Warhammer 40,000: Mechanicus é um jogo do universo Warhammer e inspirado pelo RPG tabletop do mesmo nome. Fez algum sucesso no seu lançamento original para PC e chega agora a praticamente todas as consolas e promete introduzir muitos jogadores ao universo Warhammer e sobretudo a um bom RPG por turnos. Pode parecer um pouco lento a jogadores habituados a jogos ou especialmente a RPGs de ação mas consegue ser até mais rápido do que a maioria dos RPGs por turnos, optando por turnos individuais em vez de separar simplesmente as equipas e graças a um sistema de movimentos extras que dão muito mais poder a um turno do que em outros jogos do género.

Muitos jogadores do PC estão já muito familiarizados com o universo Warhammer, mas talvez não o estejam com a fação Adeptus Mechanicus, uma fação bastante original deste universo e interessante de explorar. O universo Warhammer é um dos universos de ficção científica mais ricos e os Adeptus Mechanicus são uma parte importante disso. Esta fação é um grupo de humanos que tem repulsa pela fragilidade do corpo humano e modificou o próprio corpo através de máquinas, parecendo mais robôs com um cérebro humano. O resultado é uma fação que mistura a religião principal do universo Warhammer com uma mentalidade lógica que se alastra até à sua forma de falar.

Como seria de esperar de um material tão rico, a história de Warhammer 40,000: Mechanicus é realmente boa. Entre cada missão temos algumas cutscenes que além de levarem a história para frente ajudam a explorar todo o universo Warhammer. Estas cutscenes normalmente envolvem diálogos entre vários membros de alta patenta da fação Adeptus Mechanicus. As personagens são interessantes e profundas e mostras as caracteristicas de uma civilização que se tornou tão obsecada pela tecnologia e o melhoramento do corpo através da ciencia que se tornou praticamente uma máquina. Uma máquina amarrada a um sistema de fé que já não lhe diz nada e que praticamente só fala em equações. Os diálogos sem emoção e praticamente presos a conversas lógicas são muito bem escritos e dão muito à história e ambiente de Warhammer 40,000: Mechanicus.

A jogabilidade de Warhammer 40,000: Mechanicus é bastante tradicional. Jogamos numa perspectiva top down e muito semelhante a um jogo tabletop. Temos acesso a um pequeno mapa do nível e é aqui que escolhemos o percurso das nossas unidades. Nem todas as salas são salas de combate e em algumas temos apenas de escolher uma opção de várias. Nestas salas sem combate podemos encontrar por exemplo relíquias e temos de escolher se devemos roubar o objecto, tentar abrir ou simplesmente estudar a escrita que está à volta por exemplo. Os resultados das nossa ações variam estre vários resultados mas nunca senti que uma má escolha nos deixasse demasiado debilitados para continuar com sucesso.

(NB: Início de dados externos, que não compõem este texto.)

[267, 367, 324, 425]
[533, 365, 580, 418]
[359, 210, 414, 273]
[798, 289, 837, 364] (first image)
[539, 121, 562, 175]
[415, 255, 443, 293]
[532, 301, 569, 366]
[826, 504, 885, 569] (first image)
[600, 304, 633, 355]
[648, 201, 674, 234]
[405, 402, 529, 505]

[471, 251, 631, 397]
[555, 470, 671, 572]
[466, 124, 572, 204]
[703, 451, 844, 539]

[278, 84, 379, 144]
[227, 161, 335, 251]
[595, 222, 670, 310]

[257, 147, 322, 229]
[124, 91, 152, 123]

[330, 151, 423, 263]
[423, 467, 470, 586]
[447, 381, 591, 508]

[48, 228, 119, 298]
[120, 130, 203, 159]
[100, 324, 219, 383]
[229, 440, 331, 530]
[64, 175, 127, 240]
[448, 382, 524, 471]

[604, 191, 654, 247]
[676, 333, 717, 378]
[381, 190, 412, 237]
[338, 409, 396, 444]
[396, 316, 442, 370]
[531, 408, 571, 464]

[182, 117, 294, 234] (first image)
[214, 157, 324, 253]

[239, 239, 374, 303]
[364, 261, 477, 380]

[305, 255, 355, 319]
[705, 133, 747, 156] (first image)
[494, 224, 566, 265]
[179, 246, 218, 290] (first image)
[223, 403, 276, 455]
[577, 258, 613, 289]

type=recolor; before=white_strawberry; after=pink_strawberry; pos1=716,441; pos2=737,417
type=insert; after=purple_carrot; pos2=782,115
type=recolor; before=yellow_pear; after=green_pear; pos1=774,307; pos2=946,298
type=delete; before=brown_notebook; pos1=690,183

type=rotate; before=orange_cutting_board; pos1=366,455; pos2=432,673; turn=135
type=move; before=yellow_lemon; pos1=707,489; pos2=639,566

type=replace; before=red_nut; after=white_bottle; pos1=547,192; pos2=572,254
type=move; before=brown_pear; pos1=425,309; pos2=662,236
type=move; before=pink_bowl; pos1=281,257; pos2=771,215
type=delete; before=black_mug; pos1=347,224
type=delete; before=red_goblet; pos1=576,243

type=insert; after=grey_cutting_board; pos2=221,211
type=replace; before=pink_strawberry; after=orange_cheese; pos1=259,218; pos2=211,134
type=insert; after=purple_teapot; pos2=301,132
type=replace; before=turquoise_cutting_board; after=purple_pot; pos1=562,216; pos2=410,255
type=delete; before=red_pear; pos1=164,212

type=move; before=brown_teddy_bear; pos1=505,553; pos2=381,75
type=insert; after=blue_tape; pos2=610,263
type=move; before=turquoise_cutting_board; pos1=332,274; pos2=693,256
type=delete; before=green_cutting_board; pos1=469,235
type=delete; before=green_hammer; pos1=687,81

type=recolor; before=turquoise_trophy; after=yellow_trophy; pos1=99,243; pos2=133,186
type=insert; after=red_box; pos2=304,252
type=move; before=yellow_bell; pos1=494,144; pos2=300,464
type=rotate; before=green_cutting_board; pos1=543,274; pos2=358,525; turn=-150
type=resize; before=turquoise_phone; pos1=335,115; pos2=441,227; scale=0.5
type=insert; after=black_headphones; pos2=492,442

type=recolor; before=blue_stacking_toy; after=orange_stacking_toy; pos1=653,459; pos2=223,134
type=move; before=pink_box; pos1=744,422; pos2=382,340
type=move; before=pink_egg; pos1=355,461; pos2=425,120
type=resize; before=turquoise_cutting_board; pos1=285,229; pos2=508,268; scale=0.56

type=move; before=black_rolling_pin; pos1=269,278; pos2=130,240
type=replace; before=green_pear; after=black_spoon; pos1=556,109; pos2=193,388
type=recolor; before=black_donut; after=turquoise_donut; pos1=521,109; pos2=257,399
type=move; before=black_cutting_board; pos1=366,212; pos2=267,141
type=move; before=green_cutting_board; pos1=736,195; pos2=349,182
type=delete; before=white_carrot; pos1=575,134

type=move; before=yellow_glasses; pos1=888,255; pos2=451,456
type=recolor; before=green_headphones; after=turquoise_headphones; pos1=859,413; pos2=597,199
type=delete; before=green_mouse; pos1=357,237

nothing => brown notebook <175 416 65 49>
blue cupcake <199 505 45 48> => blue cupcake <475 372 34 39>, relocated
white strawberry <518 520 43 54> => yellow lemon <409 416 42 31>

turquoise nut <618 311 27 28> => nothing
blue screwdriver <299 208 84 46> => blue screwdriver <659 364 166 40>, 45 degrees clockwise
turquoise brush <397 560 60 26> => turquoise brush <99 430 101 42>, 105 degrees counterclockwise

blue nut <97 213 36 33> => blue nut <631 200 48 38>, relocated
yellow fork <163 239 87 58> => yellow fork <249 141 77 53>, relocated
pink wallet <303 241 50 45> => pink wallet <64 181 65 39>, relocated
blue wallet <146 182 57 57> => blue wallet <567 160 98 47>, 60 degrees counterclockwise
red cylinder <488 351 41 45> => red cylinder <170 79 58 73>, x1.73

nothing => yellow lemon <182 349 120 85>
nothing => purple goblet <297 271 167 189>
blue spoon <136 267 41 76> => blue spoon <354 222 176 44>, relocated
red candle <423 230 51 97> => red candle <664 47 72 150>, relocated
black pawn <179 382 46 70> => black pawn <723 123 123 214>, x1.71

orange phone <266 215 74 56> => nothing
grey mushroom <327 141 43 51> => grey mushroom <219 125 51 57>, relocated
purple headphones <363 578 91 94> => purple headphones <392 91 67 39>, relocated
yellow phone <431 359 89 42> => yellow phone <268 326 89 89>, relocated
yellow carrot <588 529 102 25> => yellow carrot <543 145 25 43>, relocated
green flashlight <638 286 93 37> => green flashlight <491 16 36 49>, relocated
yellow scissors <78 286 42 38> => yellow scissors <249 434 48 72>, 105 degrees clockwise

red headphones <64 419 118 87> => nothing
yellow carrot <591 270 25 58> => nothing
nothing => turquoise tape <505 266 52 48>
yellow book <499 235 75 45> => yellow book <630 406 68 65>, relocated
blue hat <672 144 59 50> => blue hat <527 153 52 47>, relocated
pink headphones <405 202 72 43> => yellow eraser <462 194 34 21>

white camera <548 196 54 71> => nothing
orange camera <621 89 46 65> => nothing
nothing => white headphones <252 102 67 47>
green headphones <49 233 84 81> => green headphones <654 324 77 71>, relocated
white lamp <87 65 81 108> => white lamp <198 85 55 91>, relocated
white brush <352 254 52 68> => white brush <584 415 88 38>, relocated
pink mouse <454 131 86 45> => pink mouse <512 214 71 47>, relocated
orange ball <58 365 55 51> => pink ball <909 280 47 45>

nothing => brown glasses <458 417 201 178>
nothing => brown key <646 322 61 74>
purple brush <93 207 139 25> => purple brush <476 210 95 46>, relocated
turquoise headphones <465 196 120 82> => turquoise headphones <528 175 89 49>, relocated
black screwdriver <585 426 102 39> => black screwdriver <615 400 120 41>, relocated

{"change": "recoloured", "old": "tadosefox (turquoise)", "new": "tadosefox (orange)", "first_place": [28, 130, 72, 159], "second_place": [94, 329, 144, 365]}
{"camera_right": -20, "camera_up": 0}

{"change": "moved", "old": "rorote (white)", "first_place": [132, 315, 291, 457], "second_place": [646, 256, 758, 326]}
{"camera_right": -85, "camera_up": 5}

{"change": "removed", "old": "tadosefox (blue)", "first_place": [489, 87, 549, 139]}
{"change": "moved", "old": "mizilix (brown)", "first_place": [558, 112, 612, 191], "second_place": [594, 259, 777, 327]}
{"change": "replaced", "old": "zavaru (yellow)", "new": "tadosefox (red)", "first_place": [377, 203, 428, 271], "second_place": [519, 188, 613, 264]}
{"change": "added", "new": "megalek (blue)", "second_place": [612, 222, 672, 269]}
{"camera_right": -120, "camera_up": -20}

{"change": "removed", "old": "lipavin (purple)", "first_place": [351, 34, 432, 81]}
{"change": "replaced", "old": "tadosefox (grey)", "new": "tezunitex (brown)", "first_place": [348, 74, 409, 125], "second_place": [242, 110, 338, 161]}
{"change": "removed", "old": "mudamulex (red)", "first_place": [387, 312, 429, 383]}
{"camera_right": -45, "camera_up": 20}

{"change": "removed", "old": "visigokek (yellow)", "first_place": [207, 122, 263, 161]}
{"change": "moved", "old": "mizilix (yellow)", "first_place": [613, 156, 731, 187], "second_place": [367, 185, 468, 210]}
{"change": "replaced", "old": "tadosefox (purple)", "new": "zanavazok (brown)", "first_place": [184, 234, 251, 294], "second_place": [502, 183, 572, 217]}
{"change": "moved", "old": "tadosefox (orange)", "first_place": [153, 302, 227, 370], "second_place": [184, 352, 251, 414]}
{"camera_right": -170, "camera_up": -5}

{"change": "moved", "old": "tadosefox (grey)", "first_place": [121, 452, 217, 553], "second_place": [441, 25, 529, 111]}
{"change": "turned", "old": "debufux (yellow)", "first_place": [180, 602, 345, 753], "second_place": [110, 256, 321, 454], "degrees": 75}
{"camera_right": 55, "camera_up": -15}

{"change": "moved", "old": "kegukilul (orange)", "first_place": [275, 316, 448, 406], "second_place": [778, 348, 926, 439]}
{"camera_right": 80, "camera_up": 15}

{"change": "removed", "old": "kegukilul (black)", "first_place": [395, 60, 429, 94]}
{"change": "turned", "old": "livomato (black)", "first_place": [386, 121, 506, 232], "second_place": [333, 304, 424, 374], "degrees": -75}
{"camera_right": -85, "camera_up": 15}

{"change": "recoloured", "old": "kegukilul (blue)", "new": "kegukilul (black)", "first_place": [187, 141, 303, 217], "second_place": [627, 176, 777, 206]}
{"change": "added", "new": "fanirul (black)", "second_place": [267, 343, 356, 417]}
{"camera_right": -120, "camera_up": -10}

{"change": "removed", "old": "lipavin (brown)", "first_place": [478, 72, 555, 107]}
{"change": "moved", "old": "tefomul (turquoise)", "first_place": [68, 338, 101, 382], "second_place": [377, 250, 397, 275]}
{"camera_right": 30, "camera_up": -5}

Nas salas onde realmente temos combate, Warhammer 40,000: Mechanicus joga-se de uma forma que parece tradicional, mas tem algumas ideias próprias. O combate é por turnos e usa como “moeda” para os movimentos, CP. As principais unidades do jogo são os Tech Priests e estes podem mover-se sem gastar CP, no entanto estes pontos são necessários para certos movimentos ou para mover a personagem alguns espaços extra. Estes pontos são basicamente o ponto fundamental do jogo. É essencial manter a barra de CP no máximo ou perto deste e para o fazer temos de derrotar inimigos, utilizar certos equipamentos ou estudar alguns artefactos no campo de batalha.

Uma particularidade do jogo é que os inimigos não morrem quando a sua vida chega a zero, mas entram num estado de regeneração, tendo o jogador de continuar a atacar até eliminar as unidades inimigas e recolher CP. Entre cada “turno” podemos chamar um soldado banal para ajudar ao combate. Estas unidades são muito mais fracas que os nossos Tech Priests não sendo muito resistentes, mas ajudam a salvaguardar as nossas unidades principais e infligem algum dano. Entre as missões temos de melhorar as habilidades das nossas habilidades. Podemos adquirir novas armas e habilidades ou proteção. Ao contrário de outros jogos do género, as nossas unidades deixam rapidamente de ser genéricas para se tornarem unidades pensadas por nós e para a nossa forma de jogar.

Warhammer 40,000: Mechanicus  é um bom jogo do género e um excelente Warhammer. É um jogo que oferece muito aos fãs do género e oferece também uma excelente história e ambiente. O material de origem é realmente forte e o jogo explora-o bem, através de uma versão simplificada do tabletop que lhe deu origem.